MoEngage Inc. is looking for a Site Reliability Engineer (SRE-2) to take ownership of the health and performance of our key services and contribute to the evolution of our infrastructure at scale. You will be a critical member of the SRE team, responsible for driving impactful reliability initiatives and ensuring the efficiency of our systems.
What You'll Do
- Take ownership of the reliability, performance, and efficiency of critical services.
- Design, develop, and implement robust automation solutions to eliminate toil, streamline operations, and improve system resilience.
- Lead troubleshooting efforts for complex production incidents, perform in-depth root cause analysis, and implement sustainable preventative measures.
- Actively contribute to the design, implementation, and optimization of cloud infrastructure on AWS and GCP, leveraging technologies like Kubernetes.
- Implement and refine advanced monitoring, alerting, and logging solutions to gain deep insights into system behavior.

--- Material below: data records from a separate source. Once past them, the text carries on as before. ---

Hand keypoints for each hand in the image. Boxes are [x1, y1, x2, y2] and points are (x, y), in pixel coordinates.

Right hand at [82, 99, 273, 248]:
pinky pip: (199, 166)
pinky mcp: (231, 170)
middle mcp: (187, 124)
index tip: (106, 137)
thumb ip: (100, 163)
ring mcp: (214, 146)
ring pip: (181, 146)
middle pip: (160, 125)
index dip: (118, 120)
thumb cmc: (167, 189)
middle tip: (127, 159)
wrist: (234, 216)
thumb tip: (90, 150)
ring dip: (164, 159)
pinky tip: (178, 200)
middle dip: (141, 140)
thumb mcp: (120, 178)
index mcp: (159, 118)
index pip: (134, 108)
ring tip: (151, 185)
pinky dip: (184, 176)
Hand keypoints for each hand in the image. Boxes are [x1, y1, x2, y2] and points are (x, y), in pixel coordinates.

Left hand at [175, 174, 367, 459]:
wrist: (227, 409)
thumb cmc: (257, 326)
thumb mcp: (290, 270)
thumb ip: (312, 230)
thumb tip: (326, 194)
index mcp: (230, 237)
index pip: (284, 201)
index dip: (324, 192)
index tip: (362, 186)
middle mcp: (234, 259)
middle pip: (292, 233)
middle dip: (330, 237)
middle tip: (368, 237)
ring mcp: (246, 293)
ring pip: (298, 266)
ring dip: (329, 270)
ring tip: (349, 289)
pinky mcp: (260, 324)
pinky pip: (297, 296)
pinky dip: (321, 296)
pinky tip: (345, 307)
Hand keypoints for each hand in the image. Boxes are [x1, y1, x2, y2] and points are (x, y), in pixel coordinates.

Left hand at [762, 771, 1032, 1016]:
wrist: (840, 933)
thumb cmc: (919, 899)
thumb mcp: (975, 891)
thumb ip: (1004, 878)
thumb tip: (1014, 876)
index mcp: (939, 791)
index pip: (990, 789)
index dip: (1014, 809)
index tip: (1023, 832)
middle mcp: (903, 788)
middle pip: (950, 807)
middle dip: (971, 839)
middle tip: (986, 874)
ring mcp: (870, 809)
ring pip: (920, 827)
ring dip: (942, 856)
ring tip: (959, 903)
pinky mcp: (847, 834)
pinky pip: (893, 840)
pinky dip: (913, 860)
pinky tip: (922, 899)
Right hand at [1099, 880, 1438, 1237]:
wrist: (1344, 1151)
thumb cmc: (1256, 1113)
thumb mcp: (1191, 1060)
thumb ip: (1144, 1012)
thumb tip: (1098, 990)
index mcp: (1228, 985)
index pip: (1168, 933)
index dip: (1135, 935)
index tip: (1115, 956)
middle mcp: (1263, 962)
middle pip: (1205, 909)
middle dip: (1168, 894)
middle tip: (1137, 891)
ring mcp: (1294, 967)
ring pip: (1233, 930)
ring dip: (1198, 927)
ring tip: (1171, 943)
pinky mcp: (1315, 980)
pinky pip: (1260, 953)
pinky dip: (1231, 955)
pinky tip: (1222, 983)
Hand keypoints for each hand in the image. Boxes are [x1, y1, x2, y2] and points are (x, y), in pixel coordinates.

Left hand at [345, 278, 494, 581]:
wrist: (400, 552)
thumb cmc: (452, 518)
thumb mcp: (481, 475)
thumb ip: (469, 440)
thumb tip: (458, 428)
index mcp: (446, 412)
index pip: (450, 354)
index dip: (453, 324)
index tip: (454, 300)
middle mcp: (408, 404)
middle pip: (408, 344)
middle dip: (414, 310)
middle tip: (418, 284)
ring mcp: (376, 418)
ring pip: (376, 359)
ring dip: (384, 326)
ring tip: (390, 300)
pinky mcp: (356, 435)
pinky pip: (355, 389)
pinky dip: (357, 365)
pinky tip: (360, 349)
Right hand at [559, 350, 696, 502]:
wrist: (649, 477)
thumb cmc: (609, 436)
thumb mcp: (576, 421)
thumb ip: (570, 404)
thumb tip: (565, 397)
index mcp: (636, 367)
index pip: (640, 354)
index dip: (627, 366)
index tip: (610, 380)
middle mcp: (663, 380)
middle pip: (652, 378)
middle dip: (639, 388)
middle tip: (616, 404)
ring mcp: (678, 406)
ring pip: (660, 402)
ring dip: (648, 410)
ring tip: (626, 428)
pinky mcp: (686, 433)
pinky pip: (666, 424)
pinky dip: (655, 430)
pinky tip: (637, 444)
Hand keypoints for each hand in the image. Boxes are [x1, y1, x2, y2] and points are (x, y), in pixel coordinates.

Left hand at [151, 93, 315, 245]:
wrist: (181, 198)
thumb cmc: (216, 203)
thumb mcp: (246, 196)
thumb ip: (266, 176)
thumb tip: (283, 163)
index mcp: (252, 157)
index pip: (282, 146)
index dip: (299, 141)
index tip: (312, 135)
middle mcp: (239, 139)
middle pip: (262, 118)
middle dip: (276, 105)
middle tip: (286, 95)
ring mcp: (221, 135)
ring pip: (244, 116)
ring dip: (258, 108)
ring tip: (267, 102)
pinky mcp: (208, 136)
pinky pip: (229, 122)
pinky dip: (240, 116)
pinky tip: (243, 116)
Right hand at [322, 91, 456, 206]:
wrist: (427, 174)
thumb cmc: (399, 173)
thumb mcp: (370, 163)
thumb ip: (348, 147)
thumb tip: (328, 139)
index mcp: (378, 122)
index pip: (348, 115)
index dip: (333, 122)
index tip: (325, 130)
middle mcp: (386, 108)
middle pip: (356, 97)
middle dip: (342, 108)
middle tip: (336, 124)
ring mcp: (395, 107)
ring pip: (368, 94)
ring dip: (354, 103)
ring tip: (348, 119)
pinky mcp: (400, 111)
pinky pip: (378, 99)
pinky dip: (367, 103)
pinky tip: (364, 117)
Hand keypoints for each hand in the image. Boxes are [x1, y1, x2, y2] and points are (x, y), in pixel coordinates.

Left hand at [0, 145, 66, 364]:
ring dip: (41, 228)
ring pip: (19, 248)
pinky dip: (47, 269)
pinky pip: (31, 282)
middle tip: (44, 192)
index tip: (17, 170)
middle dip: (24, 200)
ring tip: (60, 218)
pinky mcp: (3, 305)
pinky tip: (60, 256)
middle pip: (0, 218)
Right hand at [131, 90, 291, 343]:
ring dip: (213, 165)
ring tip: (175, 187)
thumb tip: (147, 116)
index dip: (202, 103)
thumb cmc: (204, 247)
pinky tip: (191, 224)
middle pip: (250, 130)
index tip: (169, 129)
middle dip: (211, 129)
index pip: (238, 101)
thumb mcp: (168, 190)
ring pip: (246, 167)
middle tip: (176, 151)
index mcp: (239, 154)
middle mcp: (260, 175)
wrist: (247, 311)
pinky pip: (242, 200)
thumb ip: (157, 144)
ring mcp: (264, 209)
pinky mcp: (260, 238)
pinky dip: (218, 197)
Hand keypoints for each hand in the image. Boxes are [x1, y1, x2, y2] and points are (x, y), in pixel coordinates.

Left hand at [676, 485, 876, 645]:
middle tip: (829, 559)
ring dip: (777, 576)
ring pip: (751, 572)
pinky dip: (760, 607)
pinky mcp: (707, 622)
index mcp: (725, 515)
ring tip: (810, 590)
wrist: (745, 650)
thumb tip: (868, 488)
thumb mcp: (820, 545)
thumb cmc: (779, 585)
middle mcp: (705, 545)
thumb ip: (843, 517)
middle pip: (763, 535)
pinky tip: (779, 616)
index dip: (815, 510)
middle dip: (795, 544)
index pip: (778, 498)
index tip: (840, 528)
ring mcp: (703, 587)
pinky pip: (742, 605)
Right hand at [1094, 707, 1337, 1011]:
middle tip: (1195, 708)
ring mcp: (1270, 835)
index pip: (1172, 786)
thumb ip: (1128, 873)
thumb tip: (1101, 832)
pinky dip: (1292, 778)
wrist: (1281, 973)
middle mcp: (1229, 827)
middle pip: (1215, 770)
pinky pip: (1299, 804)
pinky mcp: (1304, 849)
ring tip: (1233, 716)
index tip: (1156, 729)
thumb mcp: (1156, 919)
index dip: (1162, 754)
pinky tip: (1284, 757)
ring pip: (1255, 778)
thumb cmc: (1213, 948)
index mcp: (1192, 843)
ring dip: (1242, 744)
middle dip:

- Partner closely with development teams to influence architectural decisions, ensuring reliability, scalability, and security are built in from the start.
- Implement and advocate for advanced security practices within infrastructure and operational workflows.
- Analyze and optimize cloud infrastructure spend, identifying and implementing cost-saving opportunities.
- Mentor and guide SRE-1 engineers, contributing to the growth and knowledge sharing within the team.
- Participate in the on-call rotation, acting as a key point of escalation and resolution for critical issues.
What We're Looking For
- 3-5 years of hands-on experience in Site Reliability Engineering, DevOps, or a similar role with a strong focus on production systems.
- Demonstrated expertise in Python or Go with a proven track record of automating complex tasks.
- Strong command of AWS and/or GCP cloud platforms.
- In-depth experience with containerization and orchestration using Kubernetes (K8s, ArgoCD, Helm/Kustomize).
- Solid understanding and experience with monitoring and observability stacks (VictoriaMetrics, Prometheus, Grafana, ELK stack, etc.).
- Deep knowledge of Linux/Unix systems internals and advanced networking concepts.
- Proven ability to diagnose and resolve complex issues in large-scale distributed systems.
- A strong understanding of Cloud Security and Information Security principles and best practices.
- Experience with cloud cost analysis and optimization techniques.
- Familiarity with CI/CD pipelines and GitOps methodologies.
- Excellent communication, collaboration, and problem-solving skills.
- A desire to mentor and lead by example.
Nice to Have
- Experience with infrastructure as code tools like Terraform or Ansible is highly valued.
- Experience with messaging queues and distributed systems (Celery, Kafka) is a plus.
Technical Stack
- Languages: Python, Go
- Cloud: AWS, GCP
- Orchestration: Kubernetes (K8s, ArgoCD, Helm/Kustomize)
- Infrastructure as Code: Terraform, Ansible
- Monitoring/Observability: VictoriaMetrics, Prometheus, Grafana, ELK stack
- Messaging: Celery, Kafka
Team & Environment
You will be a critical member of the SRE team.
Work Mode
This role is based in our office in Bengaluru, Karnataka, India.
Employment at MoEngage is based solely on professional competence, skills, and experience. We stand firmly against all forms of discrimination and support equal rights and opportunities regardless of gender, ethnicity, abilities, age, identity, orientation or expression, marital status (including pregnancy), religion and beliefs, or any other status protected by law.